Since 1993 Gordon has written and published seven novels exploring black gay lives, and the complex, subtle and troubling intersections of race, sexuality and class affecting them, beginning with the New London Writers award-winning Black Butterflies, which attracted praise from Alan Hollinghurst, and including Faggamuffin (2012, about the trials and tribulations of a gay yardie who flees to London from Jamaica) and the Lambda-nominated Souljah, (2015), centering on the experiences of a gay, androgynous African former child soldier refugee and his mother, (also a multi-award-winning short film (dir.

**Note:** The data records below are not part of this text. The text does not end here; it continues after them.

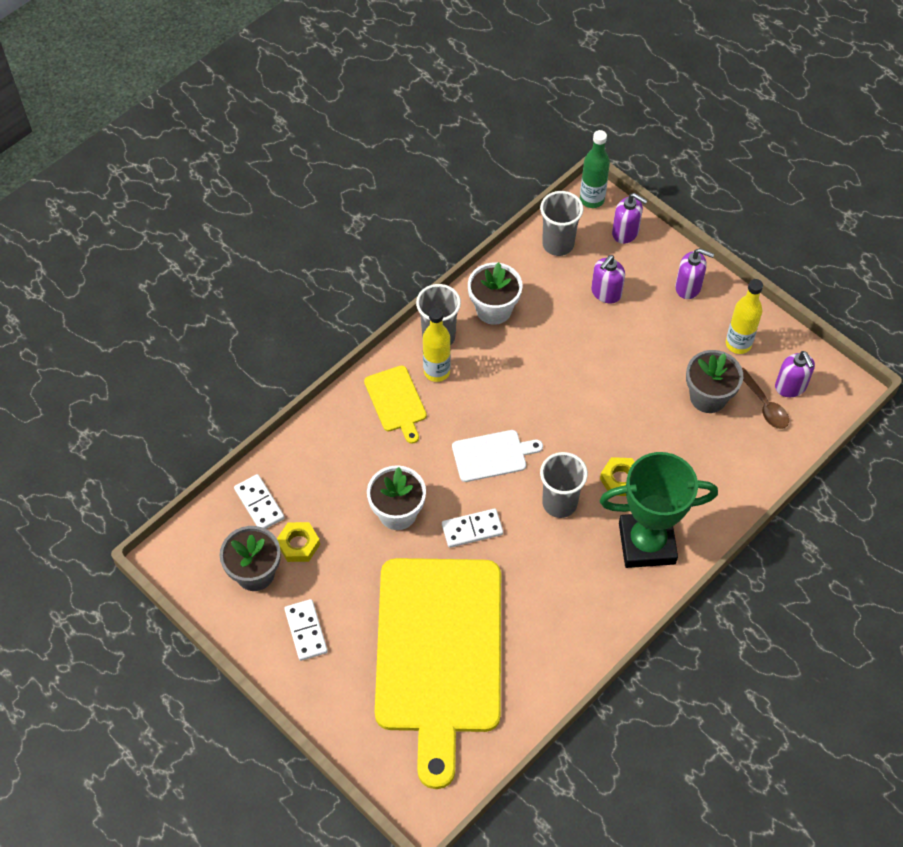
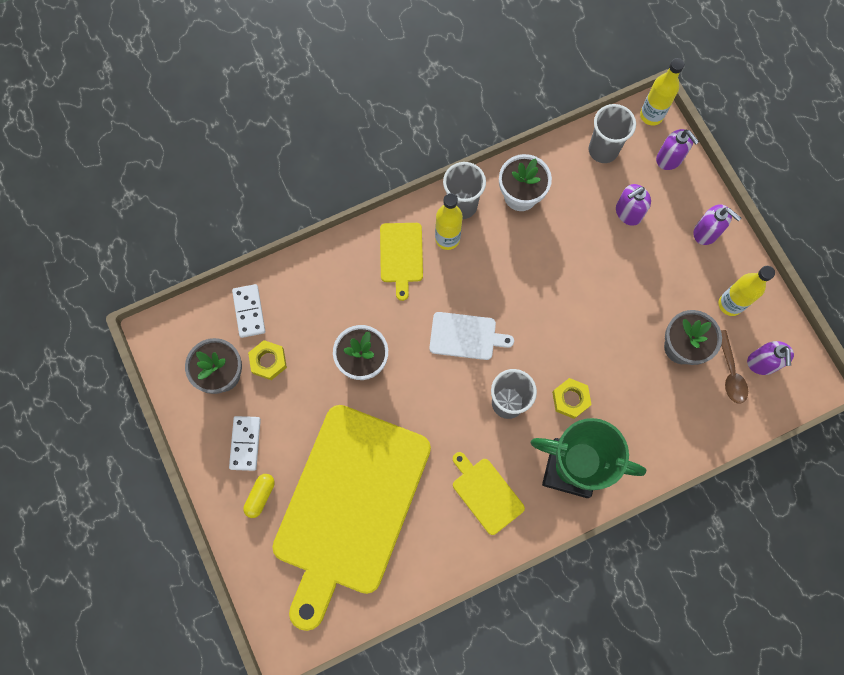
camera: 20 degrees right, 15 degrees up
white domino [442,508,503,548] -> none
green bottle [580,130,610,208] -> yellow bottle [640,58,684,126]
none -> yellow capsule [243,474,275,518]
none -> yellow cutting board [453,452,525,535]

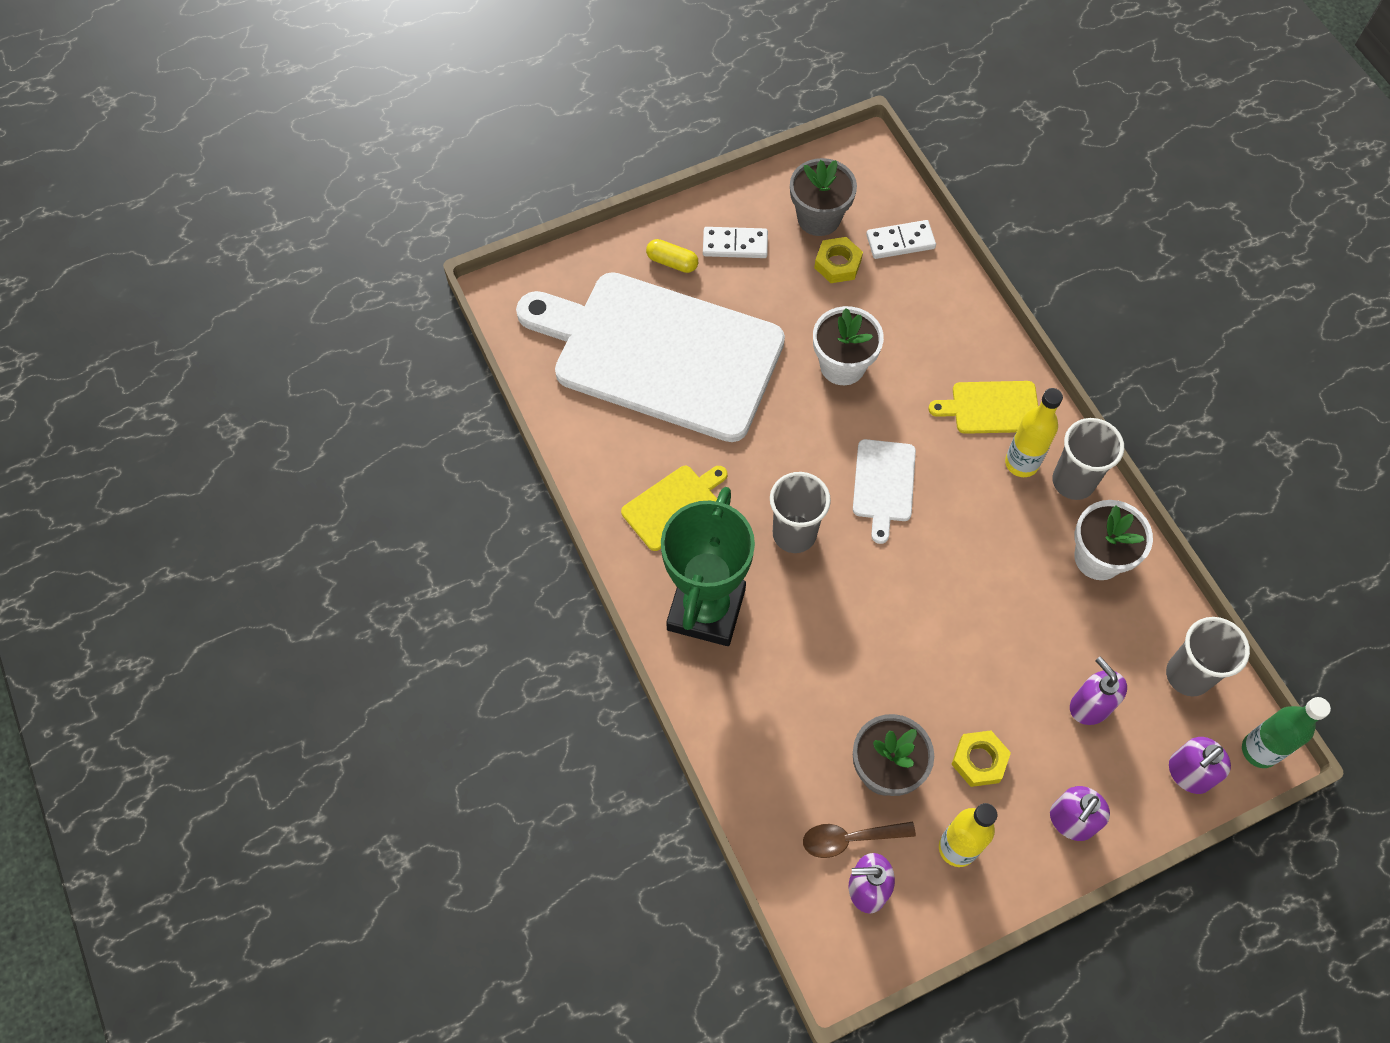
camera: 90 degrees right, 10 degrees down
yellow cutting board [272,405,431,631] -> white cutting board [516,272,785,442]
yellow nut [552,378,592,419] -> yellow nut moved to [951,730,1011,787]
yellow bottle [640,58,684,126] -> green bottle [1242,697,1331,768]

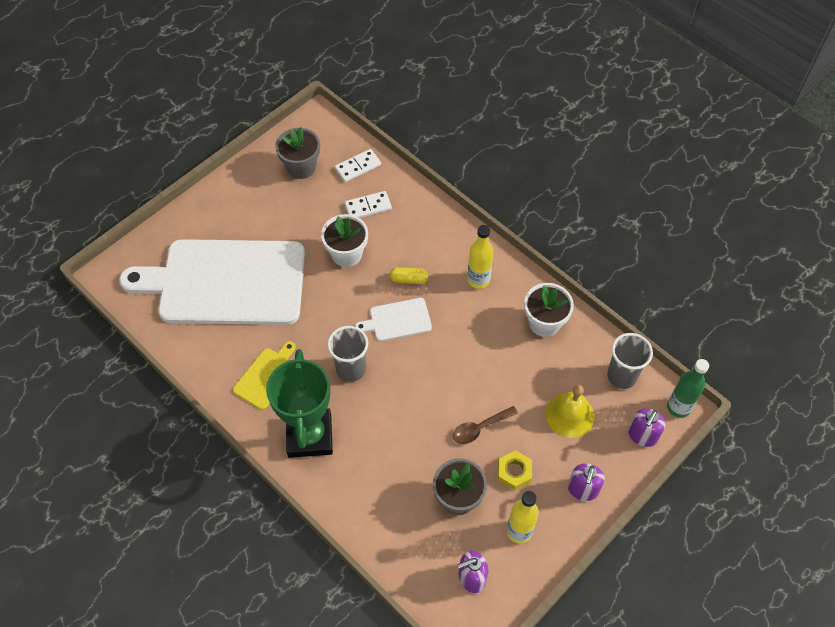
camera: 20 degrees left, 5 degrees down
yellow capsule [646,239,698,273] -> yellow capsule moved to [390,267,428,284]
white domino [703,227,768,258] -> white domino moved to [345,191,392,218]
brown spoon [803,822,916,858] -> brown spoon moved to [453,406,518,444]
yellow nut [814,237,863,283] -> none
white cutting board [853,439,916,544] -> white cutting board turned 90 degrees clockwise [355,298,432,341]
yellow cutting board [928,381,1038,434] -> none
grey cup [1052,418,1124,500] -> none
purple soap dispenser [1070,657,1127,725] -> yellow bell [546,385,594,438]

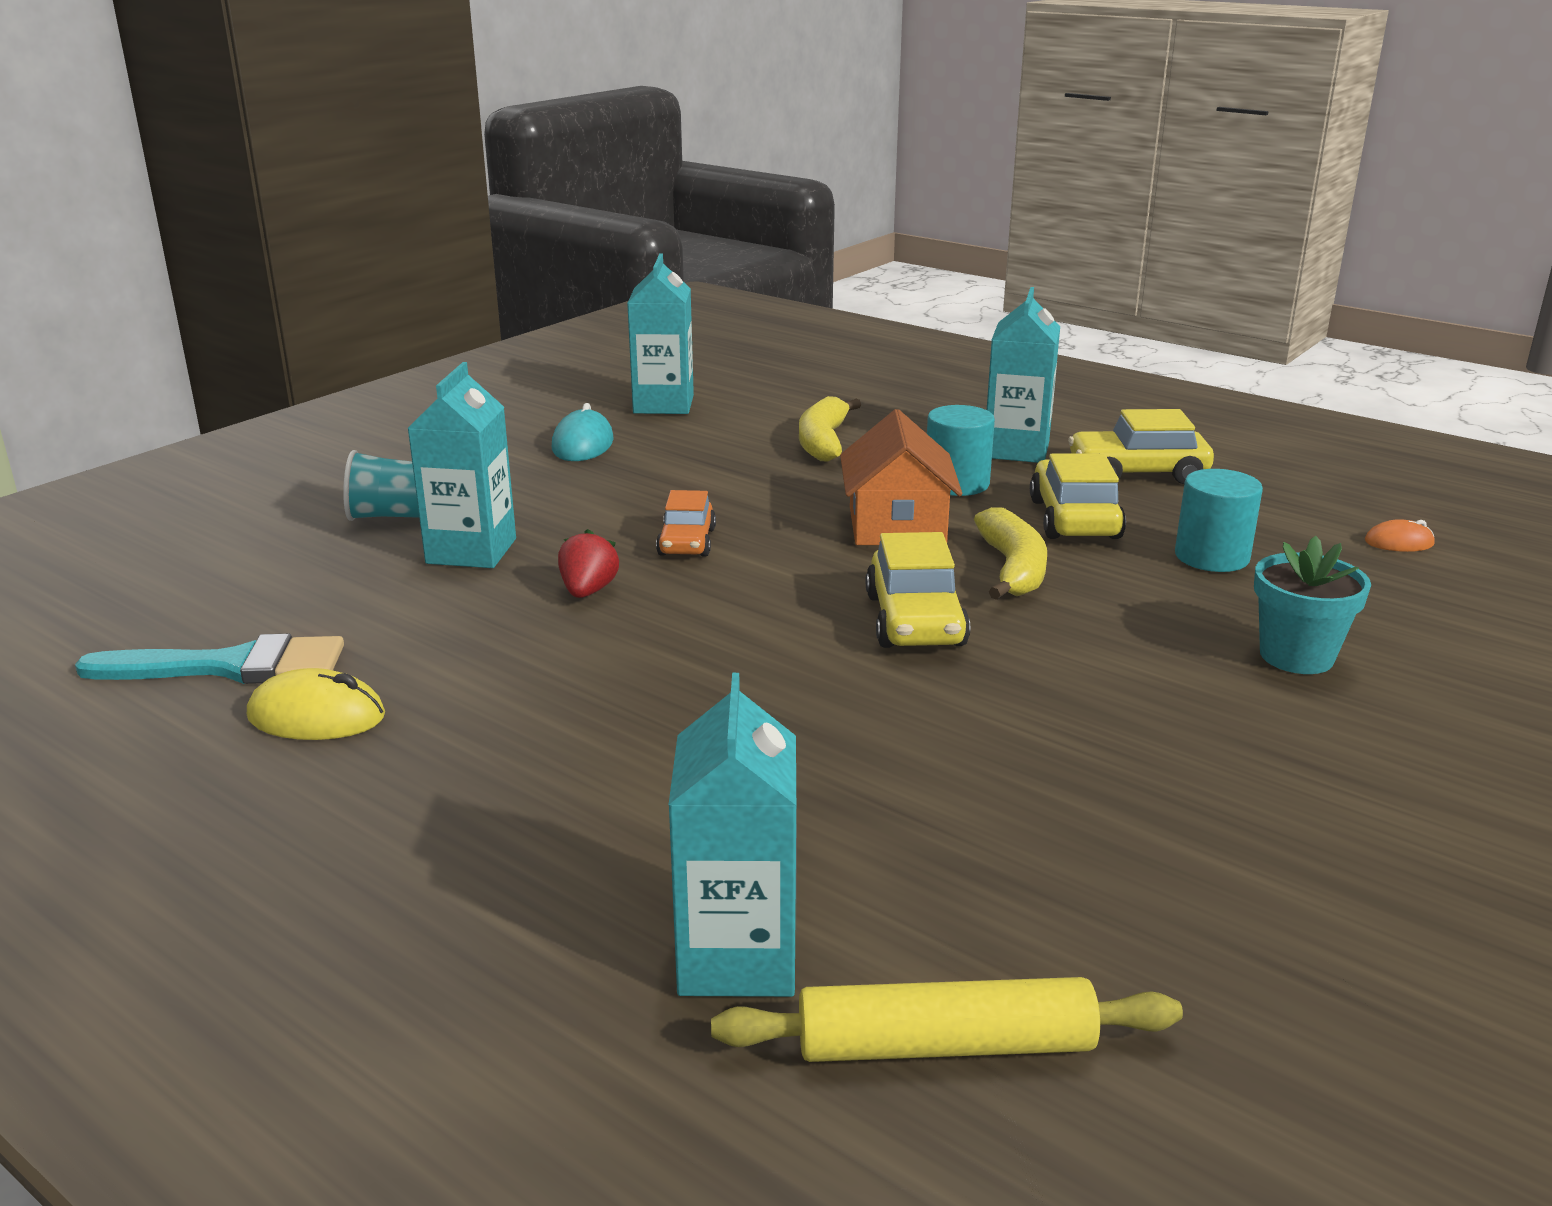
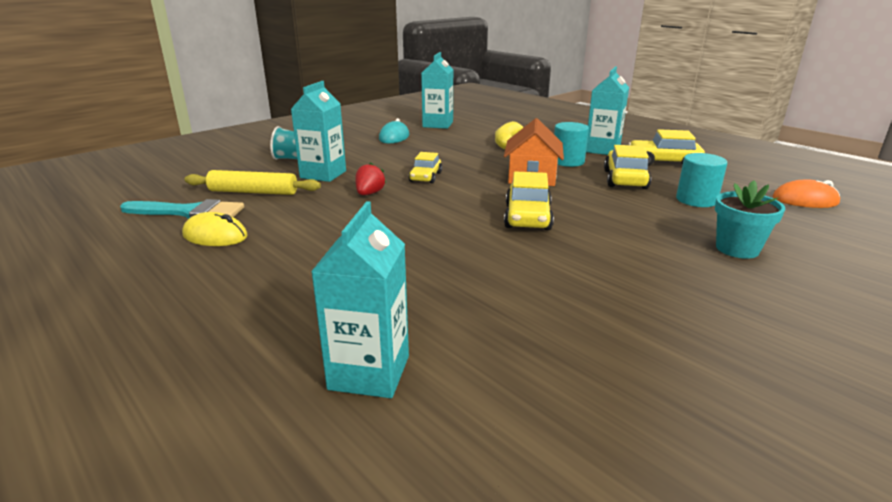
camera: 10 degrees right, 0 degrees up
orange car [656,490,716,557] -> yellow car [409,152,442,183]
yellow rolling pin [711,977,1183,1062] -> yellow rolling pin moved to [184,170,321,195]
yellow banana [974,507,1047,600] -> none
orange mouse [1365,519,1435,552] -> orange mouse [773,179,840,208], size x1.64

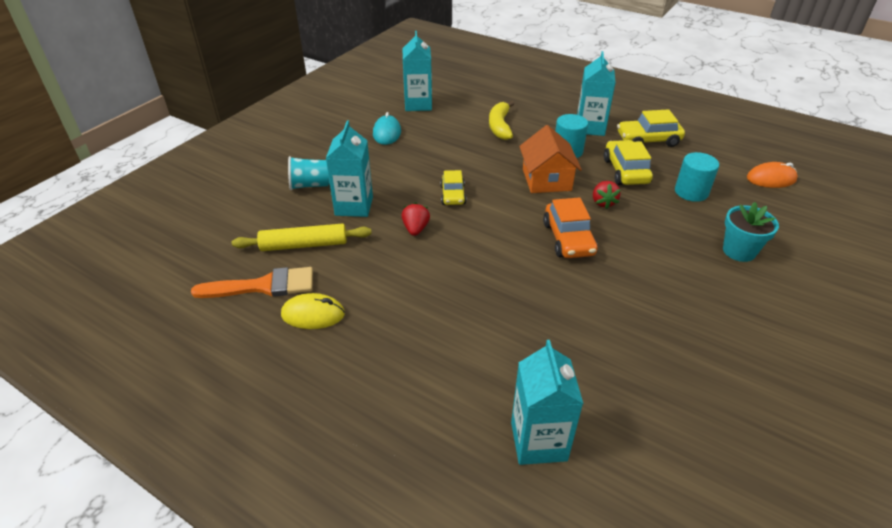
camera: 15 degrees left, 15 degrees up
turquoise brush [120,199,244,219] -> orange brush [191,267,313,298]
yellow car [504,171,554,230] -> orange car [543,197,598,258]
none -> red strawberry [593,181,620,209]

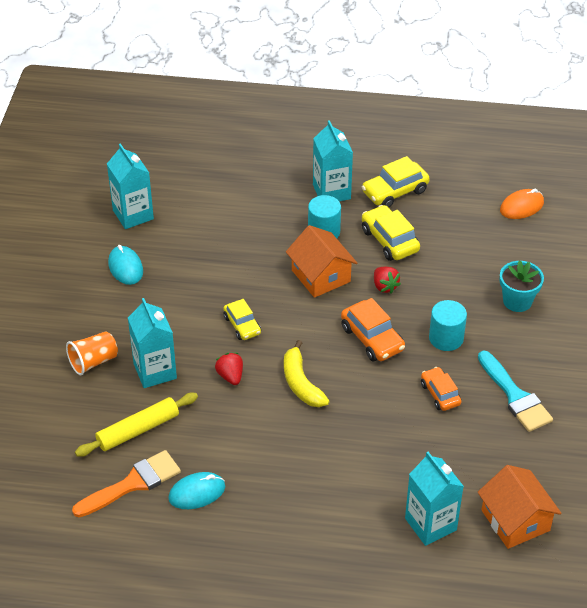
camera: 25 degrees left, 5 degrees up
yellow mouse [281,293,345,329] -> turquoise mouse [168,472,225,509]
turquoise cup [288,156,330,190] -> orange cup [66,331,118,375]
yellow banana [489,101,514,140] -> yellow banana moved to [284,340,329,407]
turquoise cylinder [675,152,719,202] -> turquoise cylinder moved to [429,300,467,351]
none -> orange car [421,367,461,411]
none -> orange house [477,465,561,549]
none -> turquoise brush [478,351,553,432]

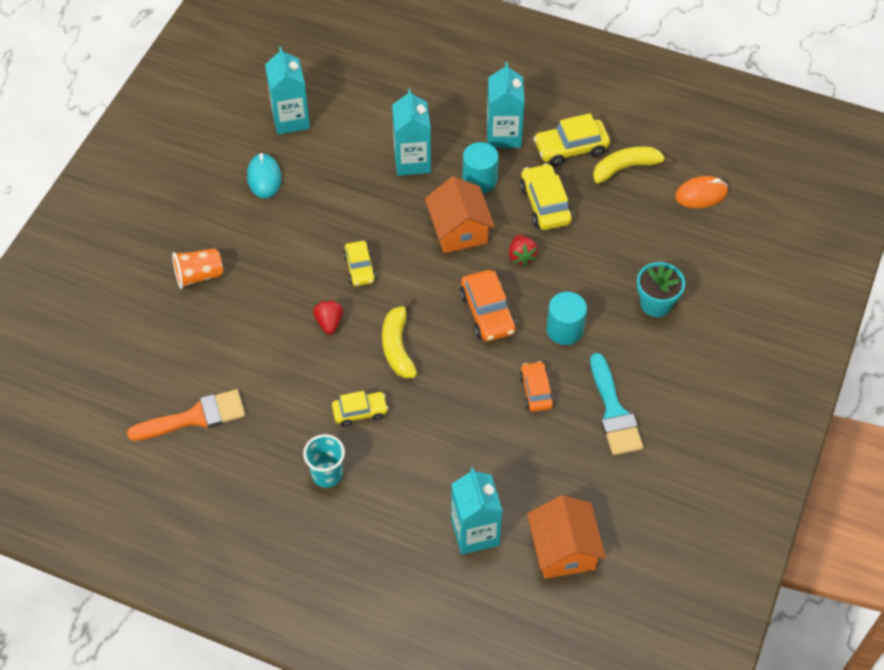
camera: 15 degrees right, 10 degrees up
yellow rolling pin [75,393,198,457] -> none
turquoise carton [128,298,177,388] -> turquoise carton moved to [392,89,431,176]
turquoise mouse [168,472,225,509] -> none
none -> turquoise cup [303,434,345,488]
none -> yellow car [332,391,388,427]
none -> yellow banana [593,146,674,184]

Rikki Beadle-Blair, B3, 2009).)
 
Gordon script-edited and wrote episodes for the groundbreaking black gay American TV series, Patrik-Ian Polk’s Noah’s Arc (2005-6); and his co-written script for the spin-off feature film, Jumping the Broom, 2009, won a GLAAD award, among others. Through Patrik he met Bobby Blake, a former preacher and probably the most famous gay African-American pornstar of the 1990s, and went on to write Blake’s autobiography (My Life in Porn, 2008), an experiment in voice that in some ways went on to inform Drapetomania.
 
Gordon also created the HIV-themed graphic novella Yemi & Femi’s Fun Night Out (2015), about two gay British Nigerian youths searching for anti-HIV medication, and has written various short stories and several plays. With Rikki Beadle-Blair, in 2008 he founded, and is lead editor at, Team Angelica, an independent film and theatre production company and literary imprint based in London with a queer-of-colour focus, which has published award-winning writers such as Diriye Osman, Roz Kaveney and Chike Edozien. A long-time resident of Shepherds Bush, London, England, he dramaturges, mentors and otherwise does his best to inspire and encourage outsider writers and artists.